INTERESTING FACTS ABOUT THANKSGIVING
There are many stories day after Thanksgiving, certainly you do not expect it! Here are ten of them:
- When the English settlers and Native Americans ate together after the first harvest, they ate lobster, seals and swans. Something very different to what we now eat on this day: turkey, cranberry sauce and mashed potatoes.
- This day was not a national holiday in the US until 1863, later more than 200 years that the English settlers came to Massachusetts.
- Abraham Lincoln declared Thanksgiving Day holiday, President Roosevelt (1941) decided to be held on the fourth Thursday of November.
- In Canada it is celebrated on the second Monday of October. Because Canada is farther north than the United States, so the harvest ends almost two months earlier.
- The first was held in Canada was in 1879, but only the current date is set at 1957.

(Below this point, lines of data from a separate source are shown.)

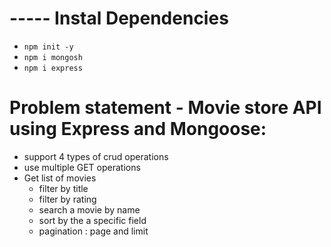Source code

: # ----- Instal Dependencies

- `npm init -y`
- `npm i mongosh`
- `npm i express`

# Problem statement - Movie store API using Express and Mongoose:

- support 4 types of crud operations
- use multiple GET operations
- Get list of movies
  - filter by title
  - filter by rating
  - search a movie by name
  - sort by the a specific field
  - pagination : page and limit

- Two of the dishes normally eaten at Thanksgiving are natives of America: The turkey and cranberries. Sometimes pumpkins and sweet potatoes are also used.
- The first parade in New York was in 1924 when employees of Macy Animal Zoo Central Park through the streets of Manhattan. Snoopy balloon always appears in the parade to commemorate the moment.
- Between 1939 and 1941, Texas and Colorado celebrating Thanksgiving twice in November, because governments could not decide which day celebration.
- Many Thanksgiving dinners end with people in the hospital for indigestion. In English it is called “food coma” for the dream you have after such feasts. Some say it is caused by a chemical in turkey, tryptophan, others say it’s only for going to eat.
- Although the Pilgrims came to Cape Cod in Massachusetts, they had planned to arrive in New York City at the mouth of the Hudson River.